Calm down, interwebs. There is no ban on microwaving pork products in the workplace. And no one is saying you absolutely cannot put a ham sandwich in the office fridge.
In case you were blissfully unaware, rumors have overtaken the internet that some nebulous authority from on high has handed down a no-pork-in-the-office mandate, all in an ill-fated attempt to instill political correctness in pig-lovers at large. Turns out, everyone can relax. No one is forcing you to to keep your bacon eating at home.
It all seems to have started just yesterday, with several articles spreading across the internet that "Ham Sandwiches And Sausage Rolls May Be Banned From Office Kitchens For Being 'Offensive.'" These articles, which were particularly rampant in British media, stated that workplaces would be banning the microwaving and refrigeration of pork products in deference to the religious sensibilities of those who don't indulge, namely Muslims and Jews.
The problem is, as is so often the case, the subtlety of the "may" in the above statement seems to have been lost in translation. The Twitterverse quickly became very alarmed. Would they no longer be able to eat pork in the office?
For example, @MarkTheReikiMan tweeted, "That is IT. The world has gone FECKING MAD!!!! … Yet again we are forced to placate to co-exist FFS come here change."
And @SassyMouth2012 chimed in, "So now we can't even get along in the refrigerator? There is no hope for America."
As Snopes reports, the comments sections to the no-pork-in-office articles were even worse. One commenter wrote: "Tell the stinking Muslims to get a grip. THIS IS AMERICA B—H!" Another said: "I don't give a dang about no Muslim being offended in my country."
Evidently, this is not what Professor Adam Dinham of Goldsmith's University in London had in mind when he set about creating new guidelines on etiquette for communal kitchens. What he evidently thought would be a kindly suggestion—crafted by a professor of faith and public policy—was evidently misinterpreted by the internet world as a mandate. And off they went.
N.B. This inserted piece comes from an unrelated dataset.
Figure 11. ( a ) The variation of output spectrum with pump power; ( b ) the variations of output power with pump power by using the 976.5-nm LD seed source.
Dinham runs The Religious Literacy Leadership Programme, a partnership of several UK universities. In association with an interfaith group called The Cambridge Coexist Programme, Dinham set out to craft voluntary guidelines for food preparation in shared kitchens. The advice was apparently neither created under the auspices of any particular religion, nor was it approved or vetted by any governmental agencies.
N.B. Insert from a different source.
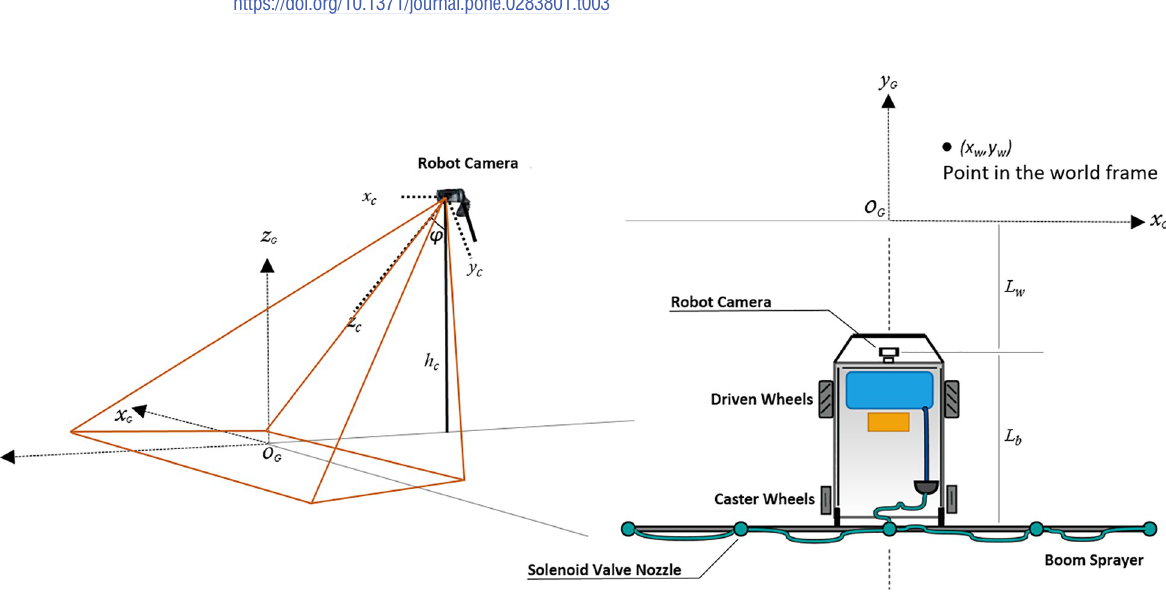
Fig 3. Object coordinates transformation from camera frame to world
It was just a few suggestions: Don't keep bacon in the office fridge if your colleagues don't eat bacon. Microwaving a sausage roll might be offensive to your Muslim coworker. That kind of thing.
As Snopes puts it, "The advice, put forward by a professor of faith and public policy at Goldsmith's University in London, stipulates that employees should be careful of the kinds of foods prepared in communal kitchens in case it upsets colleagues of certain faiths."
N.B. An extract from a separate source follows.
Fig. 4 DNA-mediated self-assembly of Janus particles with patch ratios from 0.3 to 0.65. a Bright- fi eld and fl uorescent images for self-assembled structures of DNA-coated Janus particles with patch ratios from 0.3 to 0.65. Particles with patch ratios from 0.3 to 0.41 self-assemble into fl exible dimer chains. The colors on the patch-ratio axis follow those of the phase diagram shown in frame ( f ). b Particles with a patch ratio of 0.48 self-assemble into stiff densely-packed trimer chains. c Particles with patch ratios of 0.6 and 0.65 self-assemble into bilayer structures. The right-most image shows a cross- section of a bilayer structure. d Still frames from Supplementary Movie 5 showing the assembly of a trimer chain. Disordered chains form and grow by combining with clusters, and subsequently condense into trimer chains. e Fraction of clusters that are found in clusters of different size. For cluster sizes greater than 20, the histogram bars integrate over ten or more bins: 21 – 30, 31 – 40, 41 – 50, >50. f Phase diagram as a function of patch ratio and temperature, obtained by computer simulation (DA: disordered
Dinham says, "We have lost the ability to talk about religious belief because of a century of secular assumptions, and most religious belief is either highly visible and we don't recognize it, or it's invisible and we miss it entirely."
It seems unlikely that Dinham thought he'd get what he got as a response. As one commenter wrote: "All because some muslim might be offended. This is American go back to your country and live the way you want to live and eat the way you want. Think I'll order a pizza with sausage, bacon and ham on it for dinner tonight."
So much for co-existing in the office kitchen. At least when it comes to pork products.